The NSW Government will renew the Interim Heritage Order on the historic Glenlee property at Boronia Parade, Lugarno for another 12 months.
A Development Application for the property calls for the demolition of the existing cottage and associated outbuildings, and a Torrens Title subdivision of the lot into 31 lots.
The Interim Heritage Order on the property was due to lapse on February 14.
At an extraordinary meeting last night, Georges River Council fully supported protecting Glenlee by the future gazettal of a new Interim Heritage Order to be in place on the site for another 12 months.
The council thanked the Minister for Environment and Heritage, James Griffin for responding to the save Glenlee from development campaign.
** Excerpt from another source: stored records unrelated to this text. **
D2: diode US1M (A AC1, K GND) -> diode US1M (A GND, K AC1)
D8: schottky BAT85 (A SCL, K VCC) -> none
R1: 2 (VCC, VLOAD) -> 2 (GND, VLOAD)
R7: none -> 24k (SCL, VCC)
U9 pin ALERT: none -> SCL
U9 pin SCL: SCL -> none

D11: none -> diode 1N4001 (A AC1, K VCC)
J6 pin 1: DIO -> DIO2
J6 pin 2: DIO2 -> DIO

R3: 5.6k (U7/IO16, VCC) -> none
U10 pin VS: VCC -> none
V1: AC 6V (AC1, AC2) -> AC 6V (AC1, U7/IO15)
The council also acknowledged the advocacy of Oatley MP Mark Coure in the save Glenlee campaign.
And it resolved to provide all assistance necessary for the Minister to achieve listing Glenlee on the State Heritage Register.
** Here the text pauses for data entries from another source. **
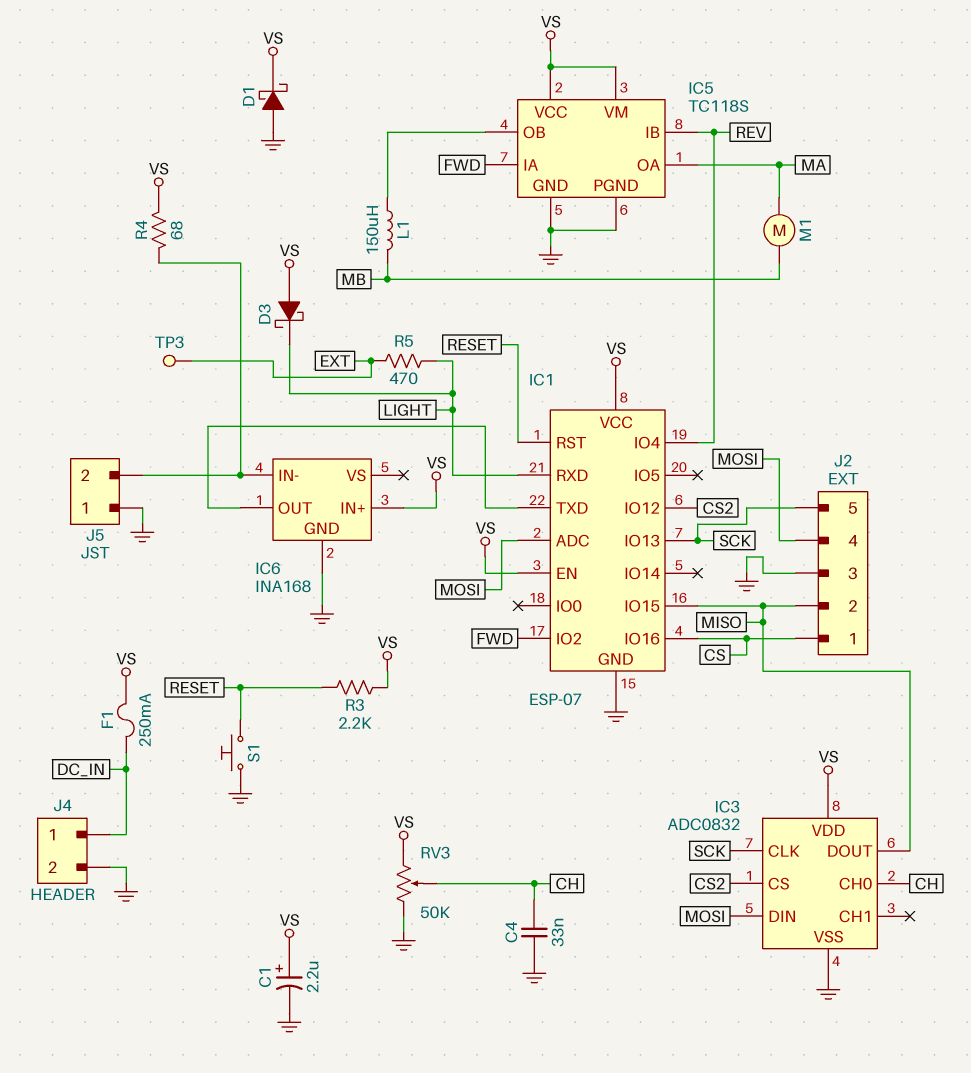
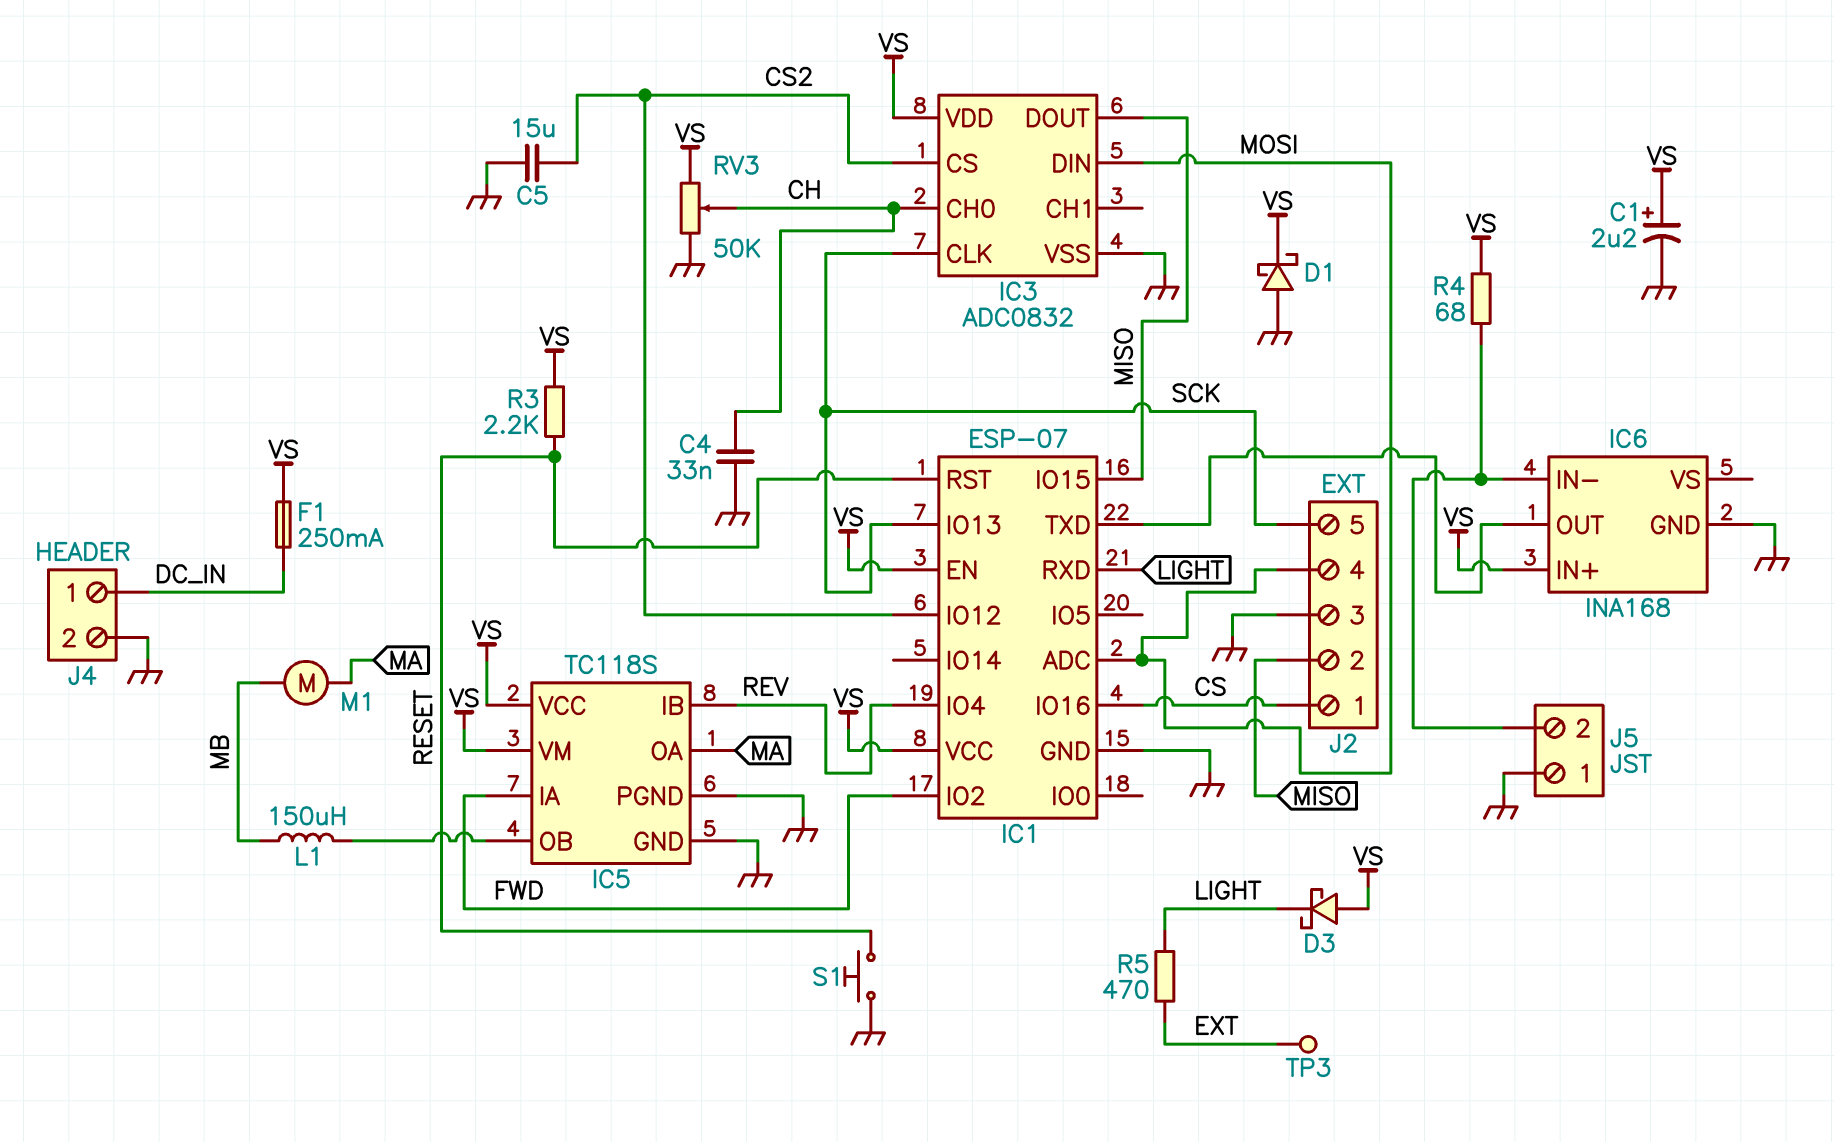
C5: none -> 15uF (CS2, GND)

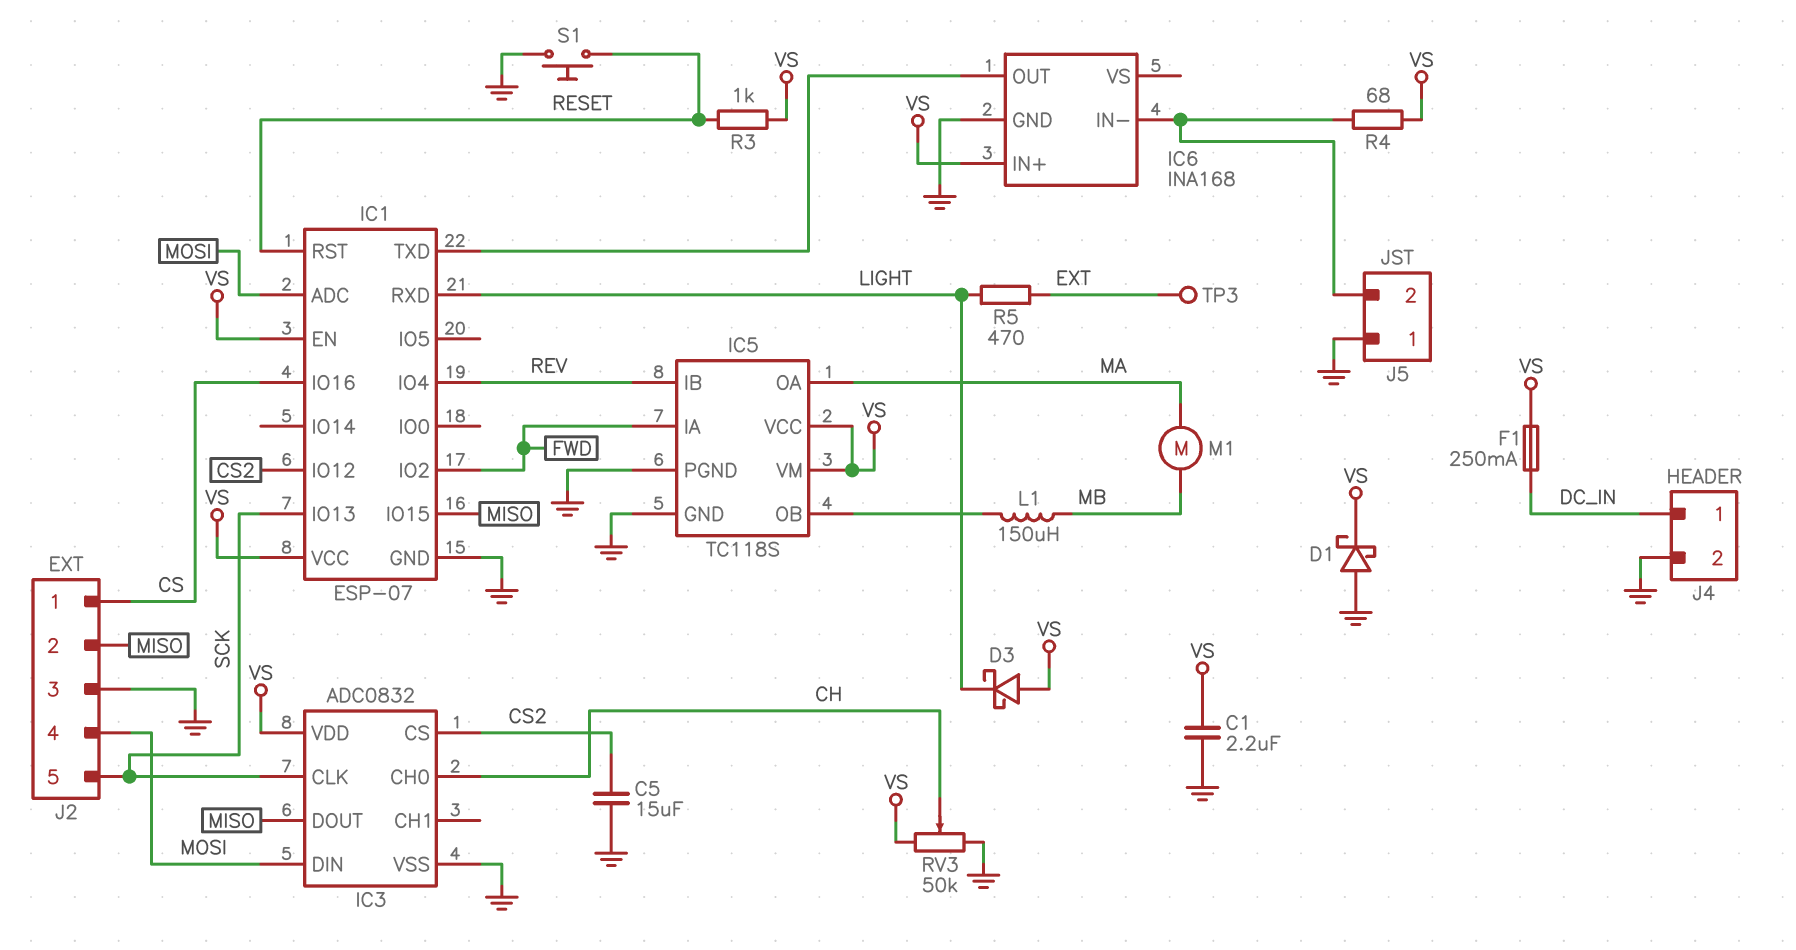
C1: 2.2uF (plus VS, minus GND) -> 2.2uF (GND, VS)
C4: 33nF (CH, GND) -> none
R3: 2.2k (RESET, VS) -> 1k (RESET, VS)

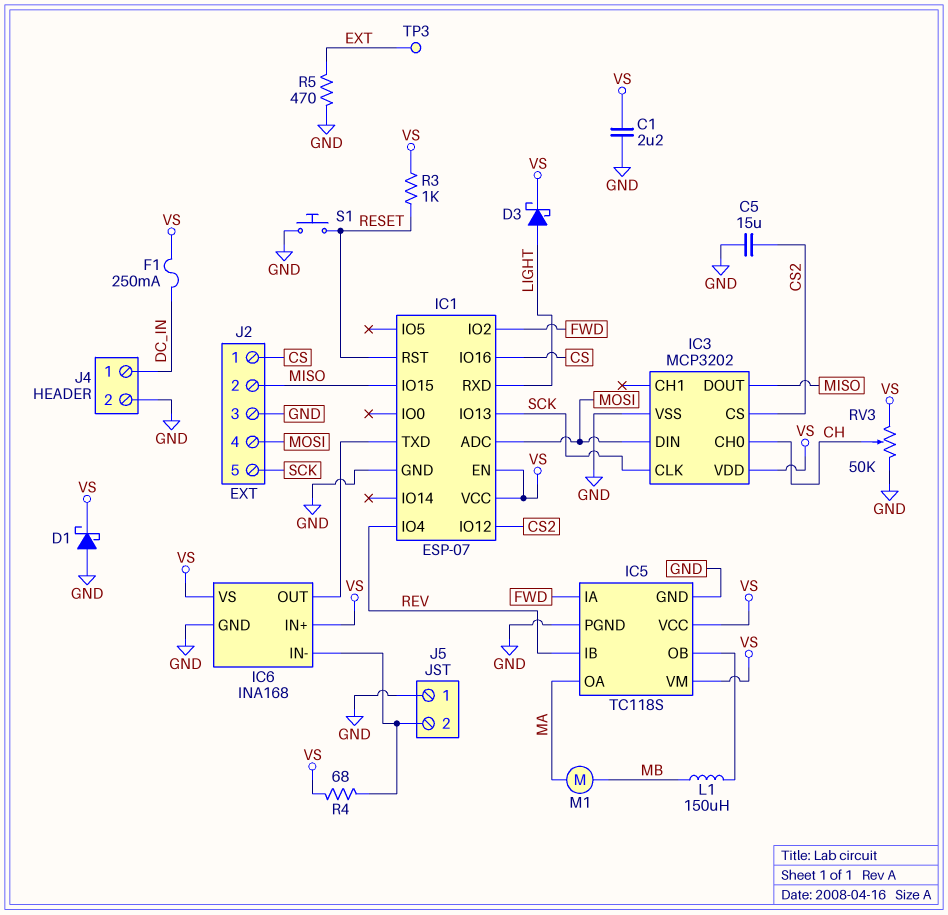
D3: schottky (A VS, K LIGHT) -> schottky (A LIGHT, K VS)
IC3: ADC0832 -> MCP3202
IC6 pin VS: none -> VS
R5: 470 (EXT, LIGHT) -> 470 (EXT, GND)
Finally the council authorised the council's General Manager to immediately prepare a Planning Proposal to include Glenlee on Schedule 5 of the Georges River Local Environmental Plan 2021.
The recommendation put forward by Councillors Peter Mahoney and Colleen Symington was unanimously adopted by the council.
Georges River Council mayor, Nick Katris described it as a great in for the community of Georges River.
"I want to thank the community for its vigilance throughout the process of Glenlee being registered as a significant heritage site," Cr Katris said.
"Such significant community issues must be treated in a bipartisan manner for the ultimate aim of achieving the goals that are in the best interests of the community," he said.
"I am hoping that this is oe of many future occasions where we will be working together to scure positive outcomes for the community benefit. It was wonderful that we were able to work in unison here."
One hectare of the property is covered by blackbutt eucalypt bushland classed as 'High Ecological Value' which filters stormwater runoff from surrounding streets, and is habitat for swamp wallabies, echidnas and 12 species of threatened wildlife, including eastern ospreys, powerful owls, white-bellied sea eagles and endangered microbats.
An Interim Heritage Order was placed on the property last August and a conciliation hearing has been scheduled for early February.
Georges River Council wrote to the NSW Government requesting an Interim Heritage Order which would stop any potential demolition for 12 months.
The council also decided to write to local MPs seeking State and Federal Government funding to purchase the site which has an estimated cost of $15 million.